## About this exercise
Go through the material below, noting each line where the string "positivity" appears, and give only the total.

## Available data
#####

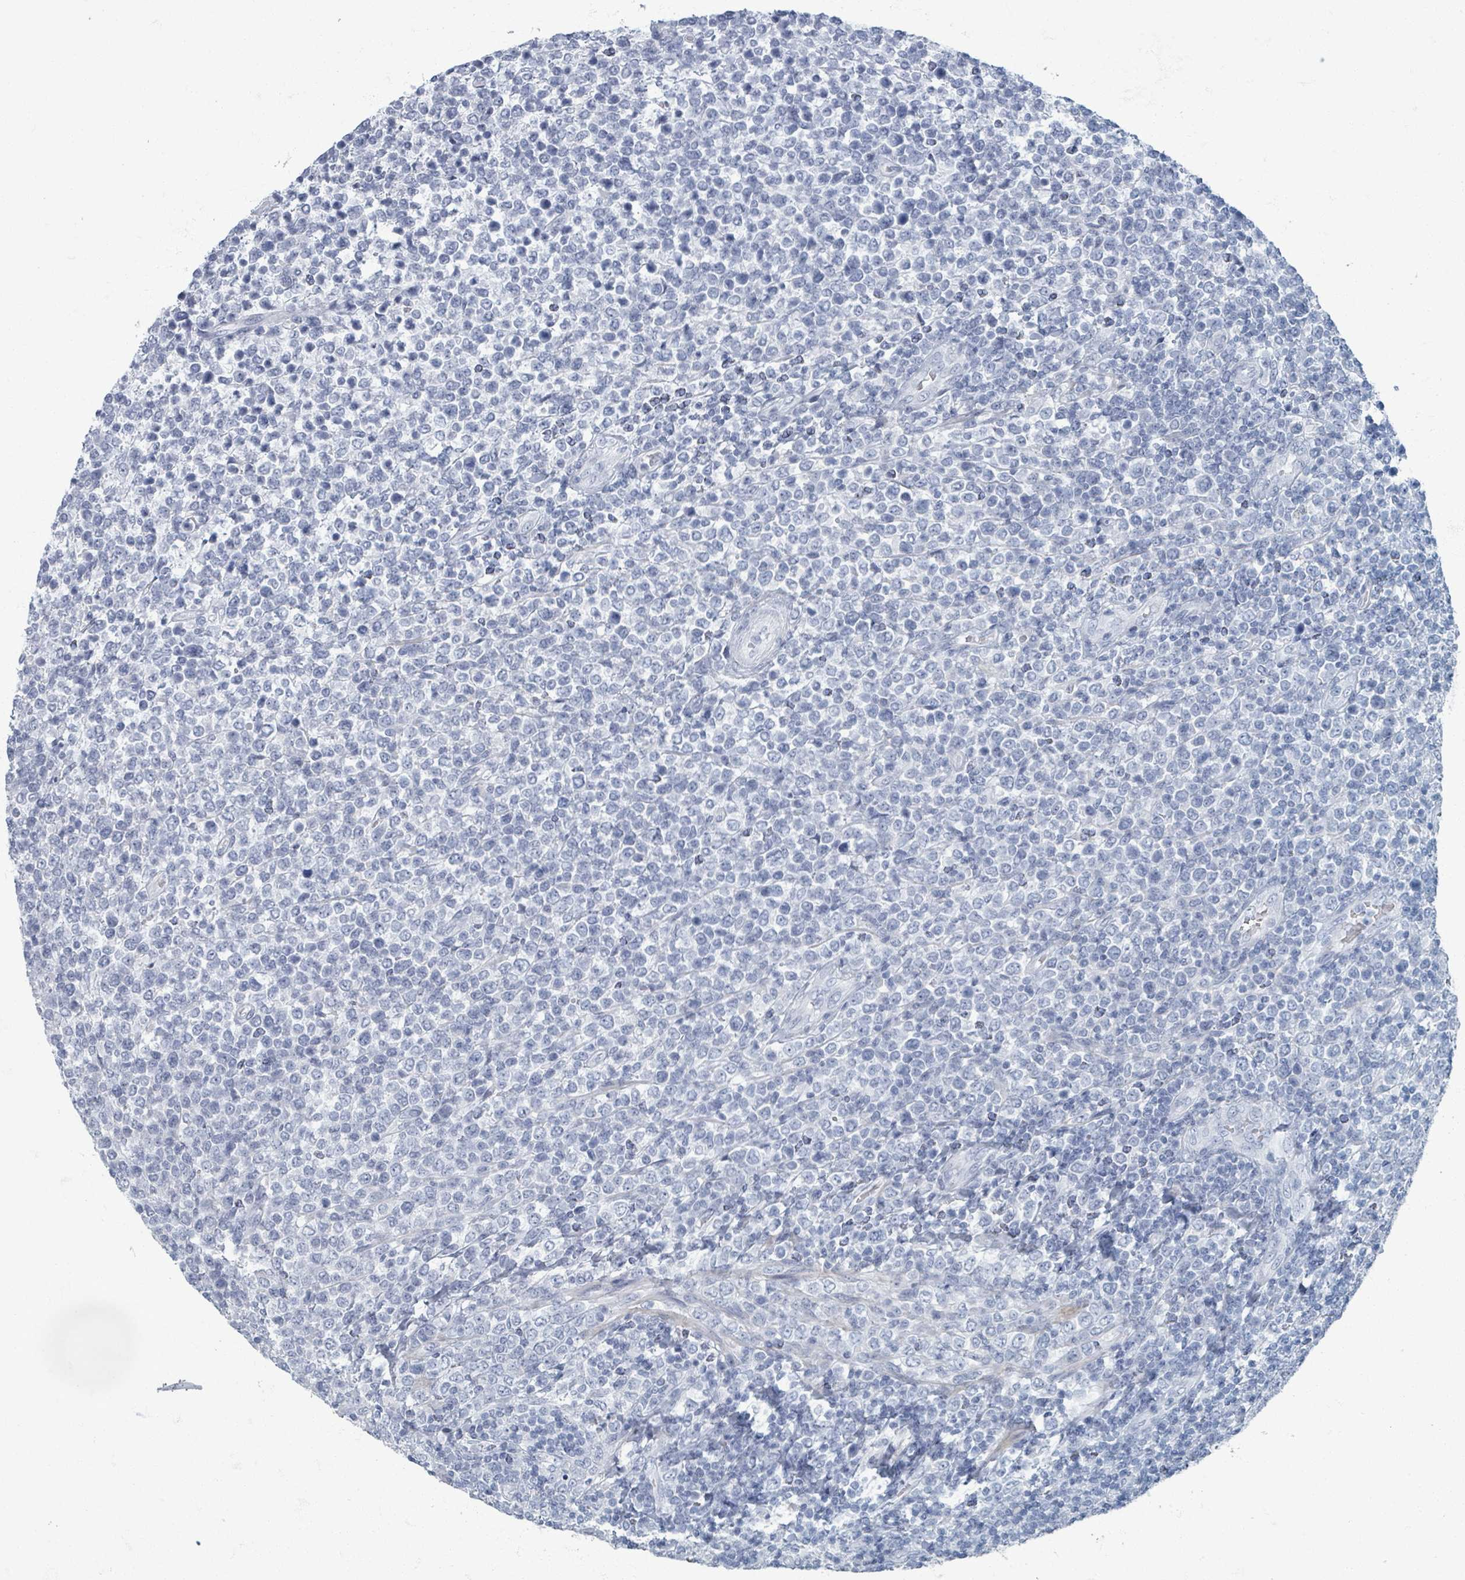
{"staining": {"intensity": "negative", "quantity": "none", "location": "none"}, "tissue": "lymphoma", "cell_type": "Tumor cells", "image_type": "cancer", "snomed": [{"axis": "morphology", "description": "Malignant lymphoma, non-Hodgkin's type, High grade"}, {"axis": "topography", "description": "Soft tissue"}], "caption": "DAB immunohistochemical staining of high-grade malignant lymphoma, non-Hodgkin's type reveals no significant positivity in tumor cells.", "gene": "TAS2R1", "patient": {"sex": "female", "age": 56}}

#####

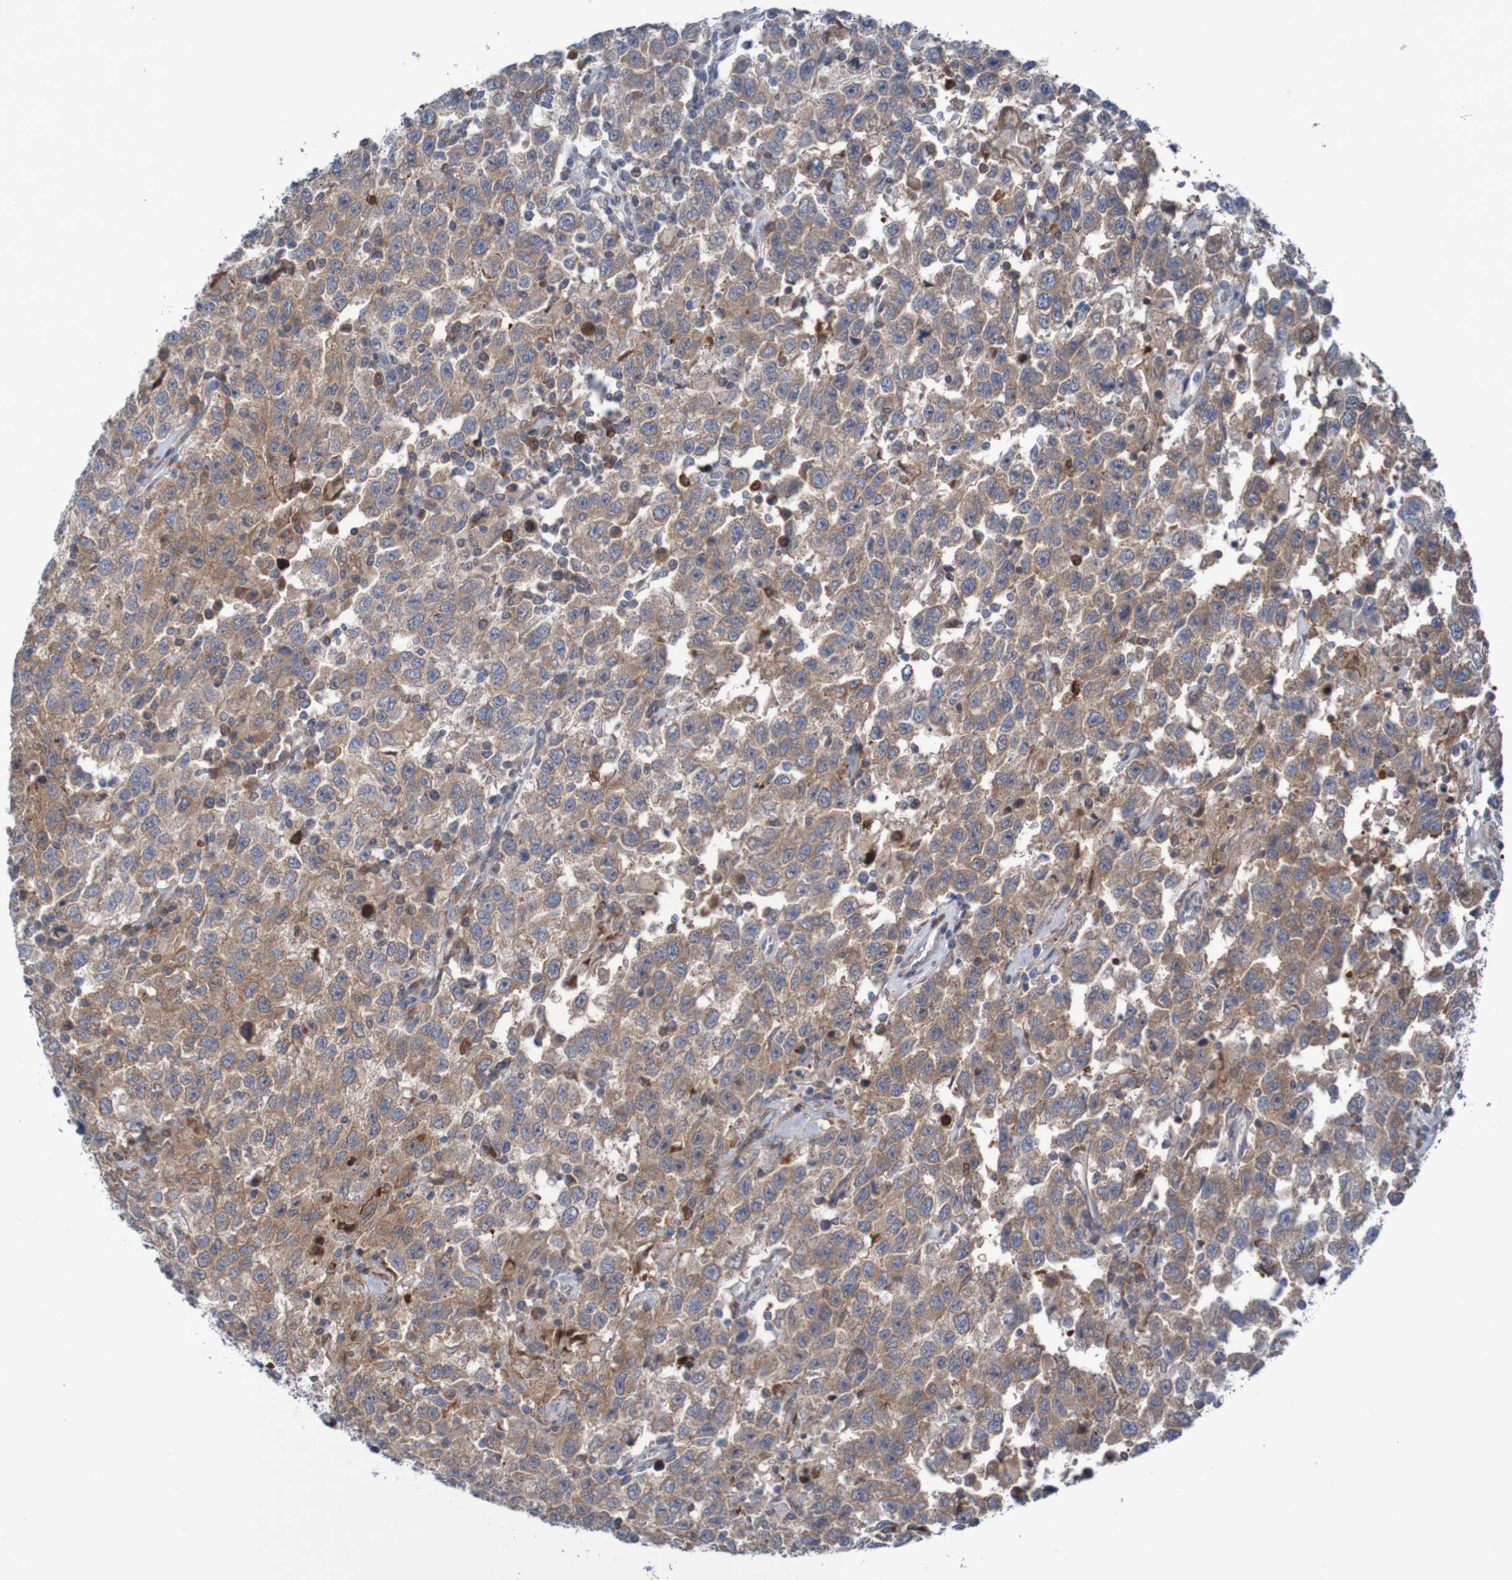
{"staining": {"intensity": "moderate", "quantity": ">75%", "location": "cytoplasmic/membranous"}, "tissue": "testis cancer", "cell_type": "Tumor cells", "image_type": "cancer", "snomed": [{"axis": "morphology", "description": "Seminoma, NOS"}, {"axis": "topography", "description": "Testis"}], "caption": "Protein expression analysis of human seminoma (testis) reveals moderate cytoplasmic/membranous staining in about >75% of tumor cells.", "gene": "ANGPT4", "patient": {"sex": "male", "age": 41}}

#####

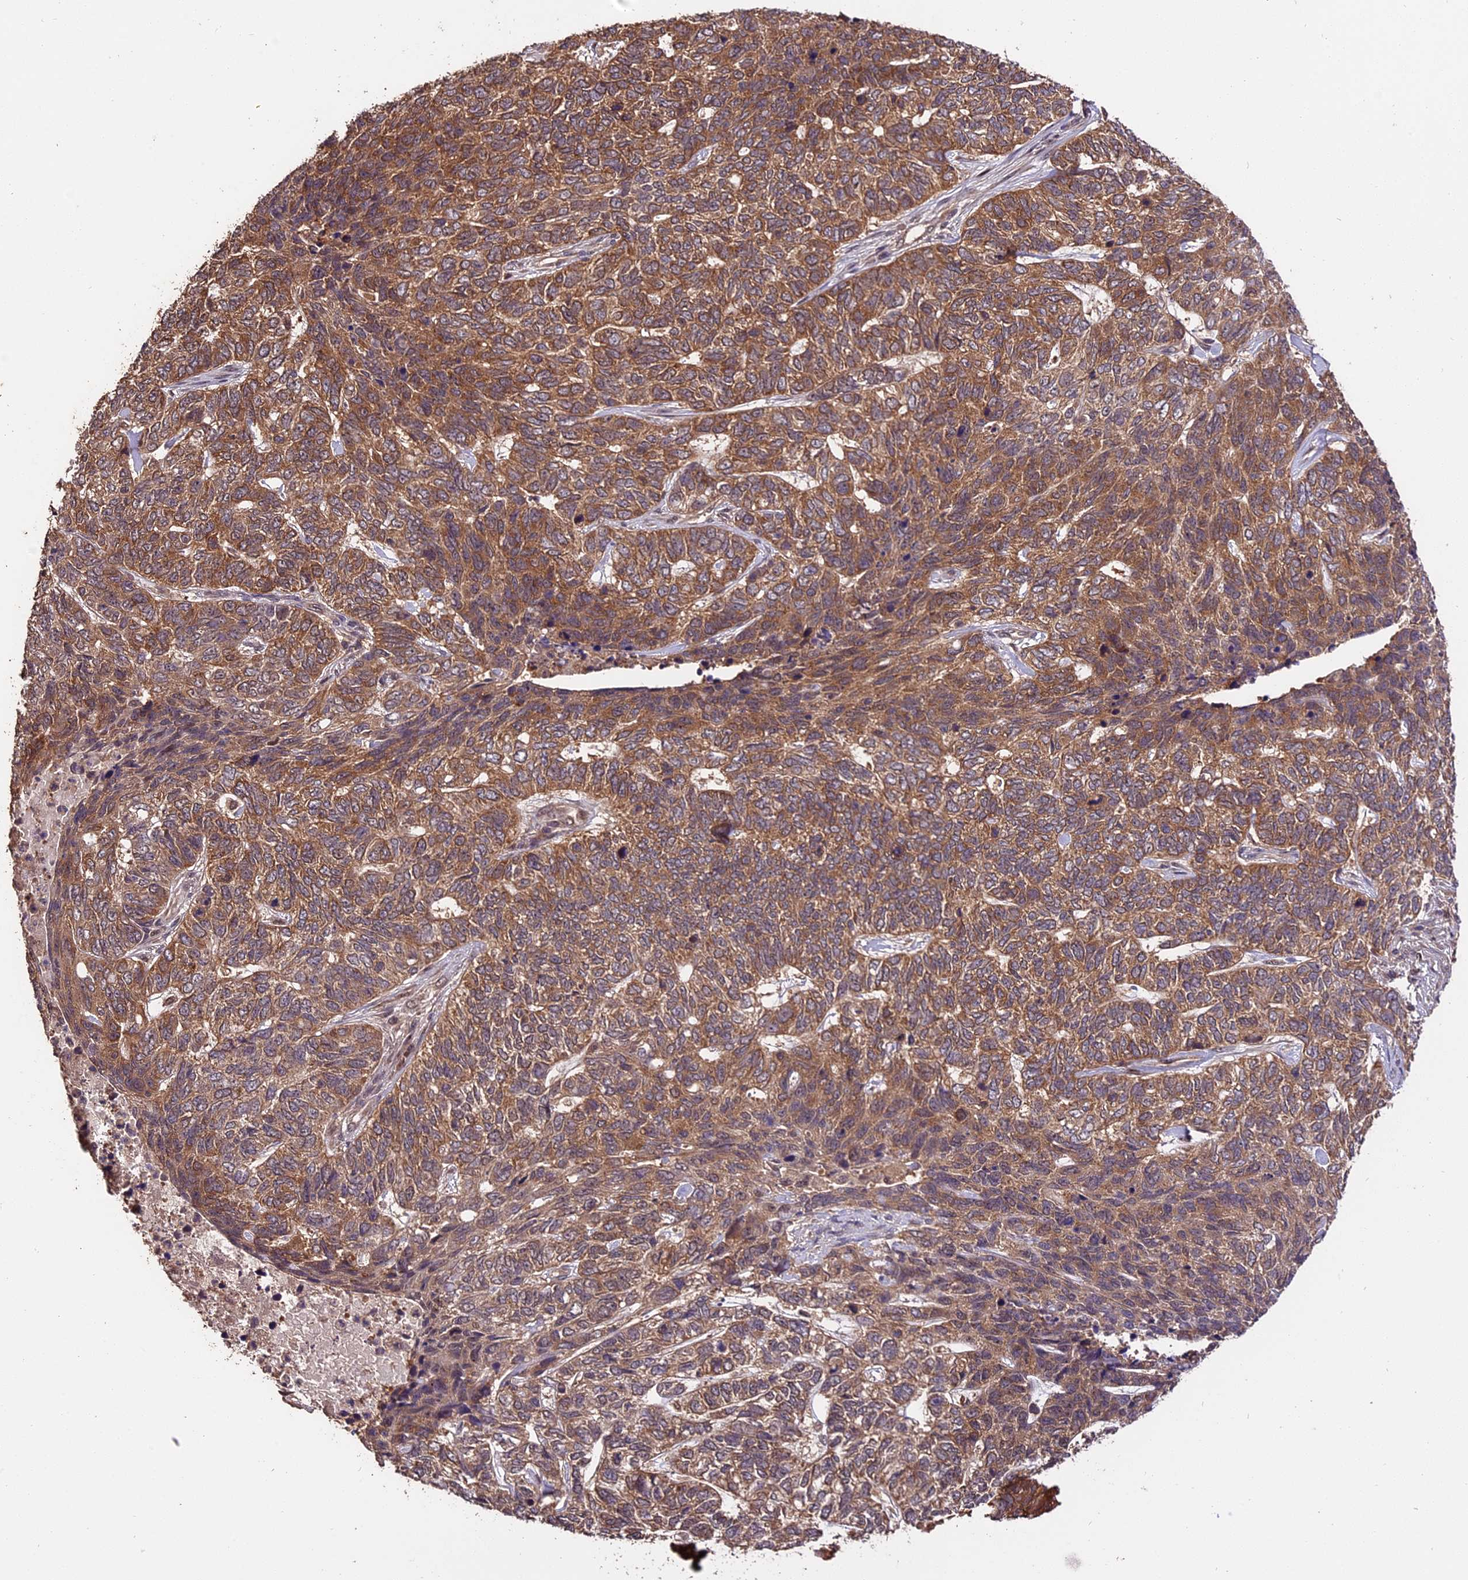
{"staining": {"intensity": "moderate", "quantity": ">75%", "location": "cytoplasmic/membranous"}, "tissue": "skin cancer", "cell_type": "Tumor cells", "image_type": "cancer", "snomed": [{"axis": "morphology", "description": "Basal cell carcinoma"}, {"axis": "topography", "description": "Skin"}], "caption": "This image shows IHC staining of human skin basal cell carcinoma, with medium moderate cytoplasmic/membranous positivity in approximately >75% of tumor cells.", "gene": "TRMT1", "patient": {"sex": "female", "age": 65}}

#####

## Written solution
2